Monday, May 29, 2006

LES VERTUS DE LA SEPARATION DES POUVOIRS

La démocratie moderne a été d’abord pensée, laborieusement, par des Anglais, au 17° siècle, Thomas Hobbes et John Locke, puis formalisée par des Français, notamment Montesquieu et Rousseau, au 18° siècle et enfin par des Américains, en particulier Madison, principal rédacteur de la constitution. Cet effort, qui s’étale sur deux siècles, a été accompli par des auteurs très différents les uns des autres, vivant dans des contextes fort éloignés. Un de leurs points communs en revêt donc toute sa force, celui de l’importance de la séparation des pouvoirs, exécutifs, législatifs et judiciaires.

Pour eux la démocratie n’est juste et efficace qu’à la condition que des personnes différentes exercent la réalité de ces différents pouvoirs. L’exécutif, c’est le gouvernement, et l’administration qui en procède. A lui d’agir, de mettre en œuvre les choix de la Nation. A lui aussi de réprimer, de punir. Mais l’exécutif ne fixe pas lui-même ces choix. Il agit dans un cadre précis et limité par le pouvoir législatif. Ce dernier, c’est-à-dire le parlement, ne se contente pas d’élaborer le tout venant des lois. Il fixe aussi le programme, les objectifs, les priorités. Ce que le pouvoir exécutif exécute, ce sont les ordres du législatif.

En quelque sorte il lui est subordonné. C’est notamment le cas en matière de finances publiques, tant pour ce qui concerne les recettes, c’est-à-dire les impôts et les taxes, que pour les dépenses, les moyens des administrations. Une telle subordination ne s’est jamais observée en Haïti. Ici le pouvoir, traditionnellement, vient d’en haut, du chef, du leader, du président. Dans la tradition haïtienne, c’est plutôt le parlement qui obéit au chef de l’exécutif.

Or, il faut le répéter, les fondateurs de la démocratie sont unanimes : pour qu’elle fonctionne bien, c’est-à-dire qu’elle conjugue efficacité et justice, il faut non seulement une vraie séparation des pouvoirs, mais aussi un contrôle de l’exécutif par le législatif. Et un contrôle véritable, indépendant, sévère, et doté de moyens de sanction : le parlement doit pouvoir effectivement, sans drame, renverser le gouvernement..

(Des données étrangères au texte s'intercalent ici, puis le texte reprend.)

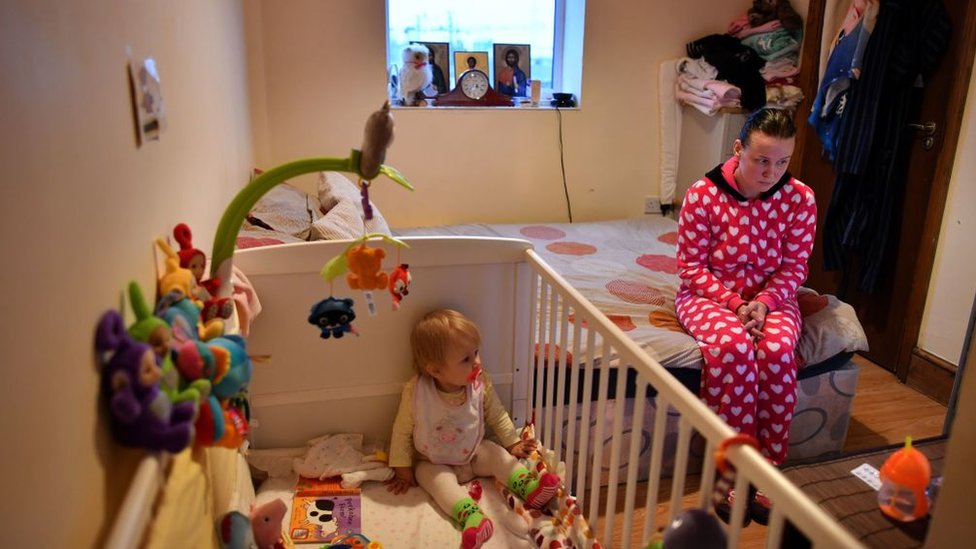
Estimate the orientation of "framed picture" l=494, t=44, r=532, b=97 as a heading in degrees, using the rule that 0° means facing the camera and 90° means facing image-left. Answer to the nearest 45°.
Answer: approximately 0°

Dans tous les régimes présidentiels, aux Etats-Unis, en France ou en Haïti, il y a donc une contradiction puisque le chef de l’exécutif, le président, est élu en tant que tel et dispose donc d’une légitimité politique égale sinon supérieure à celle des députés et des sénateurs. On met donc le parlement dans une situation d’infériorité qui risque de l’empêcher de jouer son rôle. Mais cette difficulté n’est pas insurmontable, si les uns et les autres jouent leur rôle et uniquement le leur.

Tout cela est bien connu, mais ce qui l’est moins ce sont les rapports de ces deux pouvoirs avec le troisième, le judiciaire. Pour les pères fondateurs, le judiciaire doit pouvoir sanctionner l’exécutif, lui demander de mettre en pratique les décisions des juges mais aussi encadrer les décisions du parlement. Les lois élaborées et votées par le parlement doivent être respectées, mais ce n’est pas à la police, à l’administration, donc à l’exécutif de décider si et quand elles ne le sont pas.

C’est au juge. Là encore le judiciaire vient donc rogner la toute-puissance de l’exécutif. Mais les juges doivent être impartiaux, et en particulier être absolument indépendants des partis politiques. Ce qui rend délicat la question de leur nomination et de leur carrière. En principe, dans une démocratie, ils ne doivent pas être nommés et encore moins promus par le gouvernement.

La plupart des jeunes démocraties, et en particulier celles des petits pays, ont tendance à considérer que tous ces beaux principes sont vieillots, trop « européens » et entravent l’efficacité. C’est un tort. C’est même le contraire qui est vrai : plus une démocratie est jeune, mal assurée, fait face à de pesantes traditions non-démocratiques et à une situation économique et sociale difficile, plus elle doit se raccrocher aux fondamentaux, aux règles profondes et simples des inventeurs du système : la séparation des pouvoirs n’est pas un luxe de riches, c’est au contraire une nécessité pour les pauvres, ce n’est pas une théorie fumeuse, c’est la base de l’efficacité pratique d’un pays. Enfin….il me semble.